When you’re using words to ask about concepts in your survey, you need to make sure people will understand exactly what you mean. Your response options need to include descriptive words that are easily understandable. There should be no confusion about which grade is higher or bigger than the next: Is “quite a lot” more than “quite a bit”? It’s advisable to start from the extremes (“extremely”, “not at all”), set the midpoint of your scale to represent moderation (“moderately”) or neutrality (“neither agree nor disagree”) and then use very clear terms (“very”, “slightly”) for the rest of the options.
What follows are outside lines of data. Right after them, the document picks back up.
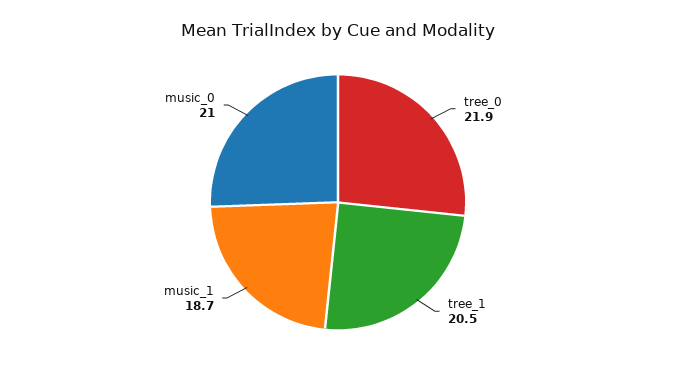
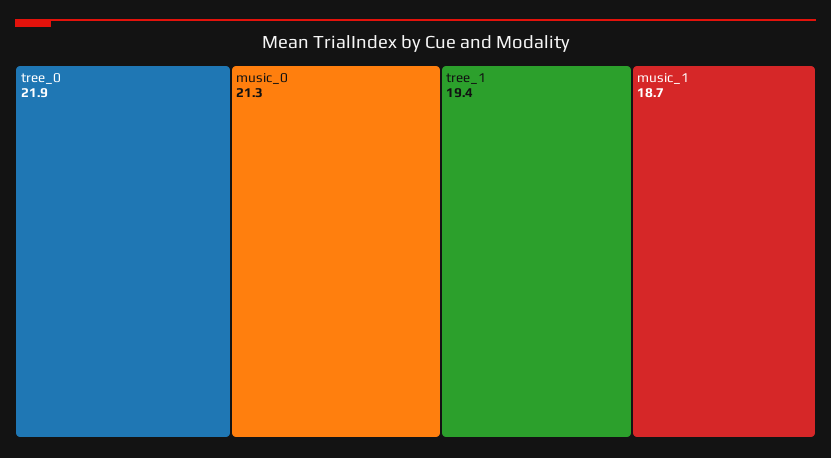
  {
    "tree_0": 21.9,
-   "tree_1": 20.5,
+   "tree_1": 19.4,
    "music_1": 18.7,
-   "music_0": 21
+   "music_0": 21.3
  }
Do you want a question where attitudes can fall on two sides of neutrality (e.g. “love” vs. “hate”) or one where the range of possible answers goes from “none” to the maximum? The latter, a unipolar scale, is preferable in most cases. For example, it’s better to use a scale that ranges from “extremely brave” to “not at all brave”, rather than a scale that ranges from “extremely brave” to “extremely shy”. Unipolar scales are just easier for people to think about, and you can be sure that one end is the exact opposite of the other, which makes it methodologically more sound as well.
Statements carry an implicit risk: most people will tend to agree rather than disagree with them because humans are mostly nice and respectful. (This phenomenon is called acquiescence response bias.) It’s more effective, then, to ask a question than to make a statement.
You have probably been familiar with Likert scale questions for a long time, even if you didn’t know their unique name. Now you also know how to create effective ones that can bring a greater degree of nuance to the key questions in your surveys.